One AP writer wonders if Baylor is the next UConn.
Meanwhile, one state over, Shekinna Stricklen lifted Tennessee over Arkansas in front of friends and family (she’s from that area). The junior forward matched her career high of 26 points, which included 18 first-half points and six three-point shots. Talk about motivation!
In her first interview since news surfaced of her positive drug test in Europe, Diana Taurasi denied taking performance-enhancing drugs.
One source says Taurasi intends to play in the WNBA this summer.

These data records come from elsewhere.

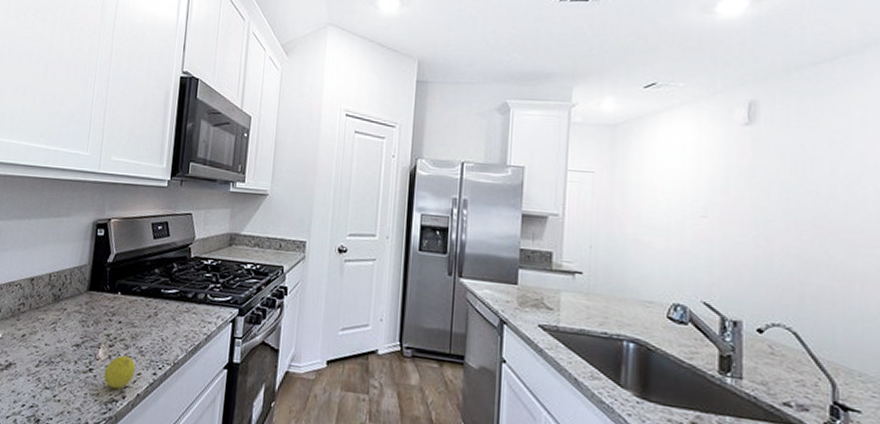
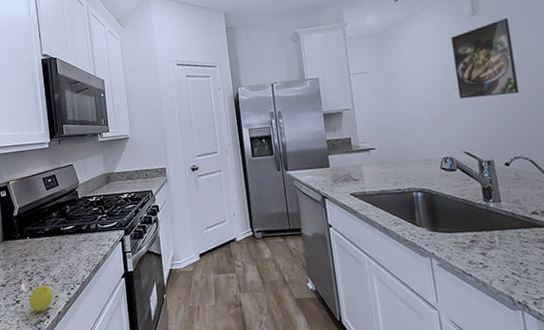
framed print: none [709,136,796,239] -> present [451,17,519,99]

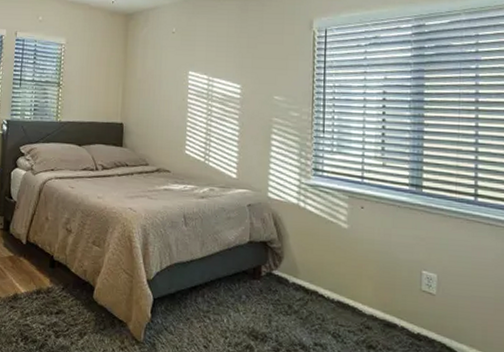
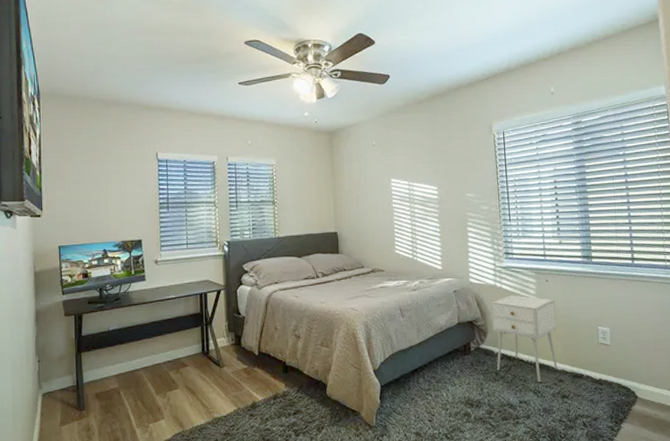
nightstand: none [290,217,371,325] -> present [491,294,558,382]

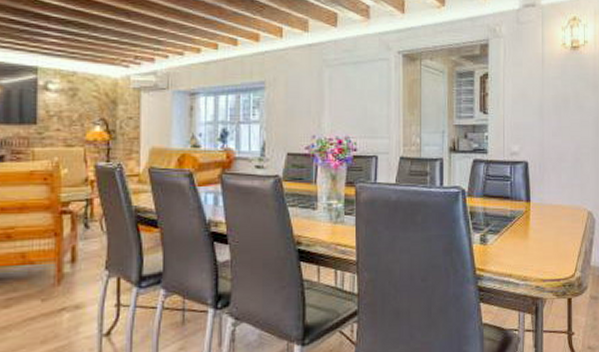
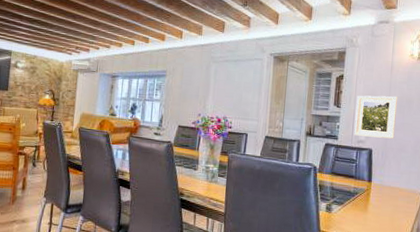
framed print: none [506,95,552,147] -> present [354,95,397,139]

Pat Griffin sums up the issues around homophobia in college hoops better than anyone else so far:
Part of the problem is that “family” is a term that has been hijacked by the Christian Right. When groups like “Focus on the Family” talk about family, we all know they have a very narrow definition that excludes the majority of familial groups that love and care for each other. If a coach wants to separate him or herself from the exclusionary and discriminatory code that “family-oriented” has become, let’s hear him or her do it. If they don’t and then make the preposterous claim of discrimination on the basis of having a heterosexual family and staff, how are we to trust that coach’s intentions?
Lesbian coaches have families. Single coaches, whether gay or straight, can create a “family-oriented” and “wholesome” team environment. A coach doesn’t need to be heterosexual and married to do that successfully (and lots of heterosexual married coaches can’t do it worth a darn). The problem is that using your heterosexual married parental status as a recruiting tool in a culture where gay people and single people of any orientation are at a legal and social disadvantage is unfair. It is called heterosexual privilege. Claiming that being unable to use your heterosexual married status as a recruiting tool puts you at a disadvantage is insensitive at best and flat out homophobic at worst.
People who have degrees are my favorites.
ESPN’s Chris Hansen profiles a high school player who didn’t let an ACL injury stop her. Very inspiring.
Mel Greenburg has various interesting musings that include those on tomorrow’s UConn-Duke matchup.